This California Artist Crafts Woven Works Inspired By His Heritage
Miguel Arzabe never planned to be an artist. Graduating with a master’s in engineering, the intention was to follow in the footsteps of his parents, Bolivian immigrants who had careers in engineering and chemistry. “Growing up in the Midwest, there weren’t too many role models in the field of art,” Arzabe recalls. “But I’ve been making art since I was a kid—painting, drawing and using my imagination.”
Continuing his painting practice on the side even after starting an engineering job in Oakland, Arzabe eventually decided to take the leap and pursue art full time. “A lot of it had to do with moving to the Bay Area and really feeling a connection to the land here,” he says of his decision. “I was hiking in my free time and making drawings on my maps. I felt like that was feeding my soul in a way the numbers and spreadsheets just weren’t.”
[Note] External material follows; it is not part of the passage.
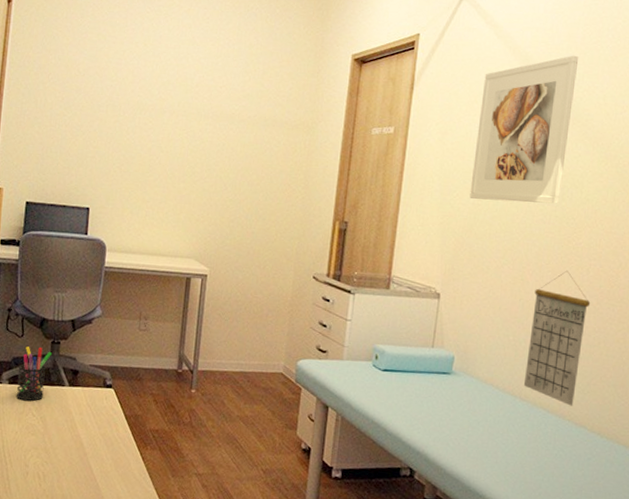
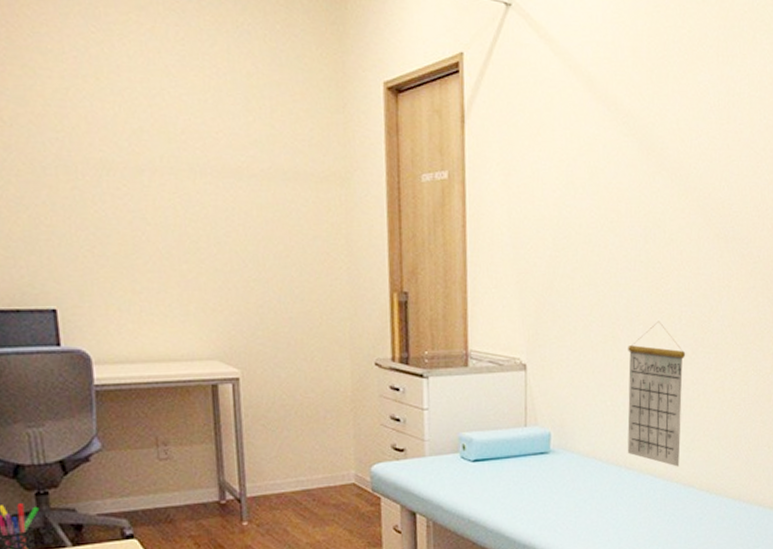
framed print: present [469,55,579,204] -> none [545,73,646,250]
After completing a Master of Fine Arts at the University of California, Berkeley, Arzabe attended a series of artist residencies to deepen his commitment to his work. Eventually, while at the Santa Fe Art Institute, Arzabe came across the technique and tradition that has since come to define his practice: weaving.
“I was noticing Diné [Navajo] weavings all over Santa Fe, and it reminded me of seeing Bolivian textiles in the streets whenever I’d go there to visit my family,” the artist reflects. At the same time, Arzabe had been collecting print ephemera from local thrift shops. “I thought maybe I could cut the posters into strips and put them together into a textile. As I was making it, I had the sense that it was going to totally take over my life. It just felt right.”
Now, Arzabe continues drawing on his Andean heritage to reweave past and present, crafting cloth-like paintings that merge European modernist aesthetics and Indigenous symbols. The artist first creates a pair of acrylic paintings, often using bright colors to animate his semiabstract imagery and bold, geometric shapes. Then he works with an industrial manufacturing fabricator to have the canvases cut into strips before weaving the two together. The result is visually enthralling and hard to categorize.
“I see my work as a way of exploring the multitudes of my own identity,” Arzabe explains. And not just the Euro-American art he learned about in school and the Andean traditions that define his personal history but the engineer in him, too. “Your fingers and your mind have to do this internal math all the time when weaving,” he says. “It’s about finding rhythms and patterns.”
As Arzabe looks ahead this year to public art commissions in New York and Houston as well as gallery shows in San Francisco and Denver, he is keen to discover how different publics respond to his work. “Having these multiple layers of meaning, some personal and some more generalized, hopefully gives the viewer agency to form their own narrative.”